Friday, June 02, 2006

Into the Mush-Pot

Rather than try to cram all the recent goings-on into some kind of cohesive narrative structure, I'm just going to throw them out there in no particular order.

After 9 years of fruitless paranoia, John and I were finally walked in on. Fortunately, Hannah's head was full of the incipient celebration of herself (i.e., her birthday party), so I don't think she caught on. But nothing kills a mood like feeling something thump down onto your pillow, only to find out it is your child and not your cat.

Speaking of Hannah’s bday, John and I went to Toys R Us the Friday before and bought everything for it in one go—gifts, party bags, candy, balloons.
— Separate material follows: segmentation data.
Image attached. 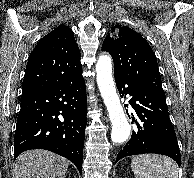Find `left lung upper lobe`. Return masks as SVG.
I'll return each instance as SVG.
<instances>
[{
	"instance_id": "5c2ea615",
	"label": "left lung upper lobe",
	"mask_w": 194,
	"mask_h": 178,
	"mask_svg": "<svg viewBox=\"0 0 194 178\" xmlns=\"http://www.w3.org/2000/svg\"><path fill=\"white\" fill-rule=\"evenodd\" d=\"M102 50L113 58L115 77L163 90L156 56L147 40L133 29L120 24L112 27Z\"/></svg>"
}]
</instances>
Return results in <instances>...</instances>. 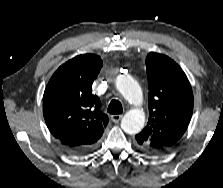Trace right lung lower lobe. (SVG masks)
<instances>
[{
  "label": "right lung lower lobe",
  "instance_id": "right-lung-lower-lobe-1",
  "mask_svg": "<svg viewBox=\"0 0 223 188\" xmlns=\"http://www.w3.org/2000/svg\"><path fill=\"white\" fill-rule=\"evenodd\" d=\"M69 152L73 153V154H85L87 152H89L92 148H67L65 147Z\"/></svg>",
  "mask_w": 223,
  "mask_h": 188
}]
</instances>
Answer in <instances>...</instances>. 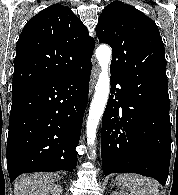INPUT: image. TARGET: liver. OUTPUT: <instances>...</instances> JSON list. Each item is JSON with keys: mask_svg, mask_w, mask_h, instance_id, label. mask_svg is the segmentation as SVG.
<instances>
[{"mask_svg": "<svg viewBox=\"0 0 178 195\" xmlns=\"http://www.w3.org/2000/svg\"><path fill=\"white\" fill-rule=\"evenodd\" d=\"M58 178L55 173L21 175L14 183V195H31L39 187L52 184Z\"/></svg>", "mask_w": 178, "mask_h": 195, "instance_id": "obj_1", "label": "liver"}]
</instances>
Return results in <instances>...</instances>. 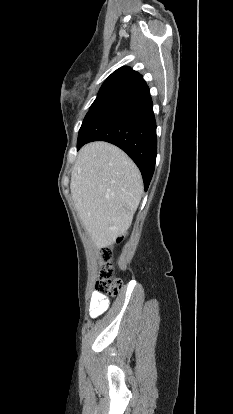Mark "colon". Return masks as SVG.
<instances>
[{"mask_svg":"<svg viewBox=\"0 0 233 414\" xmlns=\"http://www.w3.org/2000/svg\"><path fill=\"white\" fill-rule=\"evenodd\" d=\"M122 236H119L117 240H121ZM111 257V252L109 250H104L102 253V258L105 262H108ZM122 287V281L119 278H114L112 275V268L106 267L101 271L99 280L96 285L98 292L109 295L116 296Z\"/></svg>","mask_w":233,"mask_h":414,"instance_id":"obj_1","label":"colon"}]
</instances>
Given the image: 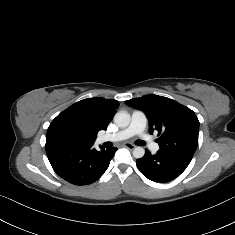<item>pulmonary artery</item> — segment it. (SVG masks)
Masks as SVG:
<instances>
[{
  "label": "pulmonary artery",
  "instance_id": "obj_1",
  "mask_svg": "<svg viewBox=\"0 0 235 235\" xmlns=\"http://www.w3.org/2000/svg\"><path fill=\"white\" fill-rule=\"evenodd\" d=\"M146 126L147 117L145 113L140 110H133L131 114L130 123L127 127L113 133H107L102 136H99L96 142L98 144H102L105 142H121L135 135H143ZM150 148L152 152H157L159 149L158 145L156 144H151Z\"/></svg>",
  "mask_w": 235,
  "mask_h": 235
}]
</instances>
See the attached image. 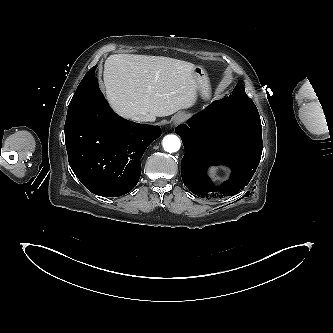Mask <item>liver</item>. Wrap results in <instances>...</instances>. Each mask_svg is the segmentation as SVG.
<instances>
[{"label":"liver","mask_w":333,"mask_h":333,"mask_svg":"<svg viewBox=\"0 0 333 333\" xmlns=\"http://www.w3.org/2000/svg\"><path fill=\"white\" fill-rule=\"evenodd\" d=\"M195 65L163 56L115 54L104 65L106 97L113 110L133 119L149 121L192 107L199 84Z\"/></svg>","instance_id":"liver-1"}]
</instances>
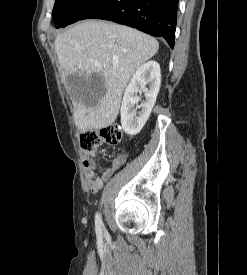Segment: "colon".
<instances>
[{"instance_id": "5ec220e1", "label": "colon", "mask_w": 247, "mask_h": 275, "mask_svg": "<svg viewBox=\"0 0 247 275\" xmlns=\"http://www.w3.org/2000/svg\"><path fill=\"white\" fill-rule=\"evenodd\" d=\"M123 138L118 125H108L97 130H84L79 134V146L82 150L93 153L103 143L115 145Z\"/></svg>"}]
</instances>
And toilet paper. John could not resist the lure of the winter-scented Charmin that for some reason was piled high in the center of TRU, and on sale, to boot. *One-tenth* of our birthday-shopping bill was toilet paper. He’s obsessed, I tell you.
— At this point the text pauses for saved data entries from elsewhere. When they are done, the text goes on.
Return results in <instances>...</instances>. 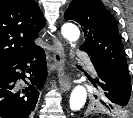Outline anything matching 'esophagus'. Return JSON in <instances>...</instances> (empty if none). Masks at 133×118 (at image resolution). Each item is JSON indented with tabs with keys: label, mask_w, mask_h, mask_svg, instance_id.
<instances>
[{
	"label": "esophagus",
	"mask_w": 133,
	"mask_h": 118,
	"mask_svg": "<svg viewBox=\"0 0 133 118\" xmlns=\"http://www.w3.org/2000/svg\"><path fill=\"white\" fill-rule=\"evenodd\" d=\"M52 53L55 66L58 71L60 87L64 92L69 91L71 88V82L68 76L66 75V59L64 49L61 42L55 37H53Z\"/></svg>",
	"instance_id": "esophagus-1"
}]
</instances>
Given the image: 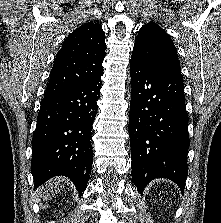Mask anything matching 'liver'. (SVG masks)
Returning a JSON list of instances; mask_svg holds the SVG:
<instances>
[{
  "label": "liver",
  "instance_id": "1",
  "mask_svg": "<svg viewBox=\"0 0 221 223\" xmlns=\"http://www.w3.org/2000/svg\"><path fill=\"white\" fill-rule=\"evenodd\" d=\"M64 181L65 180L60 177L51 179L44 186L39 188V190H37L38 196L43 198L44 200L51 199L55 195V193L59 191V188H62V186H64Z\"/></svg>",
  "mask_w": 221,
  "mask_h": 223
}]
</instances>
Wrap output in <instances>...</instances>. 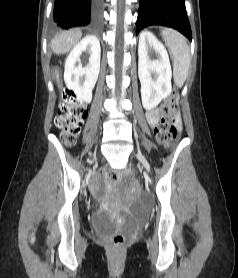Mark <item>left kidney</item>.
<instances>
[{"label":"left kidney","mask_w":238,"mask_h":278,"mask_svg":"<svg viewBox=\"0 0 238 278\" xmlns=\"http://www.w3.org/2000/svg\"><path fill=\"white\" fill-rule=\"evenodd\" d=\"M155 56V59H151ZM152 74L155 78H152ZM138 76L143 107L152 110L171 94L172 70L166 48L151 33L140 35L138 45Z\"/></svg>","instance_id":"1"}]
</instances>
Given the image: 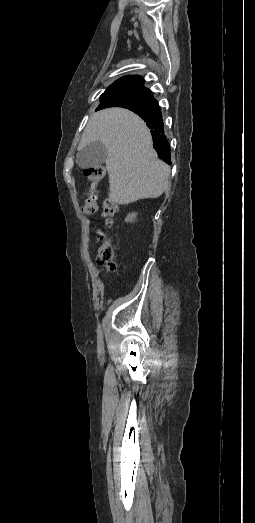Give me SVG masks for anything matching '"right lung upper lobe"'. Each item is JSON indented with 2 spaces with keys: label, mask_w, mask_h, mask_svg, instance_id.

I think that German weather is blighting my soul. It has certainly taken a toll on the plants on our balcony. An arctic front came through recently, so the temps for the last week have been firmly in the 50s. Today we broke 65F for the first time in ages. And last night we saw on the news that there was an overnight frost warning for Southern Germany. On June 1. Some foolish sorts have already put out geraniums. Hope springs eternal, eh? We're not bothering this year; we've pretty much given up on summer here.
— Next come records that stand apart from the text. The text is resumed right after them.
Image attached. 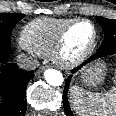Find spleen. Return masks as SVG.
Here are the masks:
<instances>
[{
	"instance_id": "obj_1",
	"label": "spleen",
	"mask_w": 116,
	"mask_h": 116,
	"mask_svg": "<svg viewBox=\"0 0 116 116\" xmlns=\"http://www.w3.org/2000/svg\"><path fill=\"white\" fill-rule=\"evenodd\" d=\"M72 107L78 116H116V86L105 93L70 89Z\"/></svg>"
}]
</instances>
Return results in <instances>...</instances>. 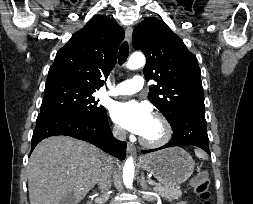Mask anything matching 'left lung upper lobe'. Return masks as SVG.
I'll return each instance as SVG.
<instances>
[{
    "label": "left lung upper lobe",
    "mask_w": 253,
    "mask_h": 204,
    "mask_svg": "<svg viewBox=\"0 0 253 204\" xmlns=\"http://www.w3.org/2000/svg\"><path fill=\"white\" fill-rule=\"evenodd\" d=\"M133 47L146 56V79L157 82L148 98L170 124L189 109L205 108L197 58L164 22L142 21L133 31Z\"/></svg>",
    "instance_id": "left-lung-upper-lobe-1"
}]
</instances>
What is with the connection between rodents and weather forecasting? In the States we have Groundhog Day: if the groundhog sees his shadowed, 6 more weeks of winter. In Germany, they have Dormouse Day: if it is raining on that day (June 27), bad weather for the rest of the summer.

I look in the shop windows, and they are full of sandals and sun dresses, and I wonder where the coats are. These shops are probably taking a beating right now (I got out my winter coat a couple of days ago), although you will still see teen-aged lemmings flocking to them. I don't know when they'll have the chance to wear skimpy tees, etc.; maybe when they go on vacation to Spain or Italy.

The thing I like about the shop windows is the mannequins. Most of them are your typical zombie super-model types. Some have wigs; others are bald; yet others come with their heads molded to look like hair. Some shops use dress-maker style mannequins (no heads or arms). One disturbing place has mannequins with their heads cut off *at the nose*. Why? Most of them are anatomically correct: the female ones have cleavage and nipples, and I saw a male one with nipples today. Equality among the mannequin-sexes! But my favorite is the trashy clothes shop with female mannequins sporting quite a busty, nipply style, but their hands are *flippers*. Whoever made them couldn't be bothered with making individual fingers after perfectly sculpting their chests.

Speaking of trashy, I saw a chic wearing these high-heeled sneakers the other day. Once again, Why? Sneakers should not go click clack as you walk.

We saw a segment on our favorite Mr. Rogers-for-adults show where they compared hot-pants and mini-skirts. Scientifically, of course. John says we need to hear more about such important scientific research.

Speaking of clothing, I saw a guy in an excellent t-shirt on the bus. The guy himself totally had “mis-placed Austinite” written all over him: shaved head, long bushy goatee, cool black t-shirt. On the front: „Punk Rock Catering.“ On the back: a skull of the Hannah-esque variety wearing a chef hat over a crossed knife and ladle. And the caption: “ACAB—All Cooks Are Bastards.” Hee! Reminded me of a certain chili-cook I used to know in Austin, as a matter of fact.

At a bus stop, I was almost driven mad by the virtuoso whistler. He was whistling classical music for 15 minutes straight while we waited for the bus. In a sheltered area to get out of the rain. There was no escape!

The psychology of the bus is endlessly fascinating to me. There are two tall-ish seats at the very front of the bus, and they are highly coveted by the older types, especially the women. It is funny to watch them out-decrepit one another to show that they are more deserving of those spaces, but you can spot them hobbling a little faster and more nimbly when they are getting on the bus and notice those spots open. Fascinating!